Monday, 1 June 2015

Cheap at the price? Ukraine Supreme Court upholds Lily Allen infringement claim

The Ukrainian Supreme Commercial Court has recently ruled in favour of Ukrainian record company Comp Music Publishing in its copyright dispute against Astelit, one of the largest Ukrainian mobile telephone network operators, which trades under the life:) trade mark. Comp Music Publishing sought compensation for infringement of copyright owned by its client, the multinational music recording and publishing company EMI Music Publishing.

Between February and March 2010, life:) conducted an advertising campaign in which it ran a total of 4,369 broadcasts of a commercial, on 20 Ukrainian TV channels, that contained a musical composition based on the British recording artist Lily Allen’s 2009 hit single F*** You, authored by Lily Allen and American producer and songwriter Greg Kurstin.

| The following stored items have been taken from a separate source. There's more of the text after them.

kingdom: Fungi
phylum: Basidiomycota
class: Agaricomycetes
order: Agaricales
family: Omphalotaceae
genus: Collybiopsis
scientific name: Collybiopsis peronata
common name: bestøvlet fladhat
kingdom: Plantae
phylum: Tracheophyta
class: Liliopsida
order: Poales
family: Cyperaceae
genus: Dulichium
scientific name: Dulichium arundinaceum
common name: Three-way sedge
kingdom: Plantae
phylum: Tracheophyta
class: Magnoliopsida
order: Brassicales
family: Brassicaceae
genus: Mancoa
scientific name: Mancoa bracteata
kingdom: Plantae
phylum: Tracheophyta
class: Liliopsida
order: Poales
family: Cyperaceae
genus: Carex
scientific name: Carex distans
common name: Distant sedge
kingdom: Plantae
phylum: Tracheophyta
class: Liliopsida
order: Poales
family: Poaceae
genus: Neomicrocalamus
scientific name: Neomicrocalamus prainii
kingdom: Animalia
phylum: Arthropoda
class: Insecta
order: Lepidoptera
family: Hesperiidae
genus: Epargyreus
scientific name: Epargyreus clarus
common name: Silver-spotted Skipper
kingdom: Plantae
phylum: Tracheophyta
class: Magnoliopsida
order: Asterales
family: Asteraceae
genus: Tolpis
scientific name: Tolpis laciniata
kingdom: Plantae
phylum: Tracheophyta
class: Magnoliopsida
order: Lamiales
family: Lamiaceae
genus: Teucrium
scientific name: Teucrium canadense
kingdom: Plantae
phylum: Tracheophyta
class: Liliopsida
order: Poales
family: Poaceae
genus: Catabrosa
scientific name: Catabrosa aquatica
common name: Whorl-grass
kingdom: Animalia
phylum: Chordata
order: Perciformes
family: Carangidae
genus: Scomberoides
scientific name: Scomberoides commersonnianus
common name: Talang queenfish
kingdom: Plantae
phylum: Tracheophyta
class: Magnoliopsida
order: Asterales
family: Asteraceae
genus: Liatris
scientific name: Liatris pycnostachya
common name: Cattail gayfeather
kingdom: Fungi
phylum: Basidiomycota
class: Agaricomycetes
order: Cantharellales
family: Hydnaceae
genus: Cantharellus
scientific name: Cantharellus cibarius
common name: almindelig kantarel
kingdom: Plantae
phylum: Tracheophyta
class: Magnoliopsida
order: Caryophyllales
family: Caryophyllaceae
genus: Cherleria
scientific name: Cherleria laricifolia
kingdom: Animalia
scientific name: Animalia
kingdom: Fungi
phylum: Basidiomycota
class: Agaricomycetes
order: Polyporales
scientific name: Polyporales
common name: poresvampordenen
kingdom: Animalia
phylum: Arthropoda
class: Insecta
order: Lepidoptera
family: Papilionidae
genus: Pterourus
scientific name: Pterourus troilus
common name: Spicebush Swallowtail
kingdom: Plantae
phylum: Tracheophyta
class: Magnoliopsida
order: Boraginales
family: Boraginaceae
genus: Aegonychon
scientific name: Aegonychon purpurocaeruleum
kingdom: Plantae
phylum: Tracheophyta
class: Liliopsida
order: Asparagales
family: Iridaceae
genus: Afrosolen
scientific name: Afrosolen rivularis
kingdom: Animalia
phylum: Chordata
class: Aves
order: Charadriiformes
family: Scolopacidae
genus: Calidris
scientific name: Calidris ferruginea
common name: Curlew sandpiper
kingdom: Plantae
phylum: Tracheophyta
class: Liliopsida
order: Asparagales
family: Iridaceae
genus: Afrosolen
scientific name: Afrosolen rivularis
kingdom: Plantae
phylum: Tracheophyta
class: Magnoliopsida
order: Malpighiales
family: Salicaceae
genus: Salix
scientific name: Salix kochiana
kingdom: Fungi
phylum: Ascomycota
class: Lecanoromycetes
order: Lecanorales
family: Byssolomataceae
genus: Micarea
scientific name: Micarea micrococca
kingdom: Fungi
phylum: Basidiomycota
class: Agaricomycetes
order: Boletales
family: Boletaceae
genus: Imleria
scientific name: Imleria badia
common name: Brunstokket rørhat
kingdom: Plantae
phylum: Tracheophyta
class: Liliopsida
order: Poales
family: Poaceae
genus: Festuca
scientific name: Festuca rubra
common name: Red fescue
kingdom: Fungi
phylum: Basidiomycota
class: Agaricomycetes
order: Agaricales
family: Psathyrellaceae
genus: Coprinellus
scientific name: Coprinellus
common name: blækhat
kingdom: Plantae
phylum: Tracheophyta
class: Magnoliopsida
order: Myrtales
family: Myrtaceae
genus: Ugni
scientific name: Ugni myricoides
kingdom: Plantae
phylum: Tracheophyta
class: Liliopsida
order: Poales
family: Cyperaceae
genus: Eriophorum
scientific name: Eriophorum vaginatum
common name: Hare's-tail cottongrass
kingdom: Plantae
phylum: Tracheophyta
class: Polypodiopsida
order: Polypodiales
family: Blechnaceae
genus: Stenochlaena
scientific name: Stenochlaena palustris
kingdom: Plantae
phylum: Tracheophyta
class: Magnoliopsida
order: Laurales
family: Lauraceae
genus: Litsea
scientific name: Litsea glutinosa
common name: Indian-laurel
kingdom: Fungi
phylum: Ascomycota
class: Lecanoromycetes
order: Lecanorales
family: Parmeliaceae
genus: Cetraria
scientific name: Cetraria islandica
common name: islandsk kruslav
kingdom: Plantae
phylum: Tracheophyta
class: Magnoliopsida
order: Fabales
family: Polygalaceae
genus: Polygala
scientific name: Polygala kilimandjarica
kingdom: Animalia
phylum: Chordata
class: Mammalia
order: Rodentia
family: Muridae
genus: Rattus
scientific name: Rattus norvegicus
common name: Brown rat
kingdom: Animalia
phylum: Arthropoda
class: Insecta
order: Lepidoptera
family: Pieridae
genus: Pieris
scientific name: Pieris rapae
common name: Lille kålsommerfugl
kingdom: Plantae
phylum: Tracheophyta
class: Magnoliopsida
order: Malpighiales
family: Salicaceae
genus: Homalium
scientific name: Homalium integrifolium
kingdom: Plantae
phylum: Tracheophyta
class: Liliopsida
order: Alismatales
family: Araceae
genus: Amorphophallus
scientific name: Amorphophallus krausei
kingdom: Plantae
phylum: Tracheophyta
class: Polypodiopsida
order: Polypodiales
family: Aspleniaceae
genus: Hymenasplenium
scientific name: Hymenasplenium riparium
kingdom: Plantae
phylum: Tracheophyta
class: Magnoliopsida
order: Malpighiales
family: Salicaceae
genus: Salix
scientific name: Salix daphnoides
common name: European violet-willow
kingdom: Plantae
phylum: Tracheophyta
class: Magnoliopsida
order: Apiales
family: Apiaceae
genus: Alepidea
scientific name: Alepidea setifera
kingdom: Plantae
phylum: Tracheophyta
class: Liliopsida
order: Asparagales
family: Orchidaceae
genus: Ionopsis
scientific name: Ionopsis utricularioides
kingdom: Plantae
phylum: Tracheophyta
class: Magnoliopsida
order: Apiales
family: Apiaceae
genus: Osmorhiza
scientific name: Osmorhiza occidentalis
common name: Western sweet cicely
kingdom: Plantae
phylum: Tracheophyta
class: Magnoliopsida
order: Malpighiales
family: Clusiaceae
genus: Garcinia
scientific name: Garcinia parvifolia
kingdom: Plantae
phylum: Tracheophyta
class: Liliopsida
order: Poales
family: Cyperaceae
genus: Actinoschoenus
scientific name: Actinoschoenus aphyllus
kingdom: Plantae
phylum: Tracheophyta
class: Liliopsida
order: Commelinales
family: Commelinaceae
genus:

In response to the copyright infringement allegation. Astelit claimed that the music was produced by its contractor, Shootgroup, which had employed the composer Vitaliy Rozinko, who only used part of the disputed song in his remix. In proceedings before the Kiev Commercial Court against Astelit, Shootgroup and Rozinko, Comp maintained that it had the exclusive rights to the song in Ukraine, under an agreement with EMI, demanding  21,000 euro (US$ 23,000) in damages. After two years of litigation, the Supreme Commercial Court of Ukraine has recently upheld the claim and awarded the damages sought.

Source: Olga Goncharova, "Lily Allen Song Basis Of Copyright Infringement Battle In Ukraine", in a Petosevic news item based on the Ukrainian newspaper Ekonomichna Pravda and the State Register of Court Decisions.

You can read the full judgment in Ukrainian (assuming that you can read Ukrainian) here

This blogger notes that the damages paid out by Astelit worked out at 4.81 euros per broadcast. A bargain?

1 comment:

Linas said...

Note that this occurred after a massive devaluation of the country's currency following a military conflict. The damages could have been three or four times as high in Euro had it been settled a few years ago.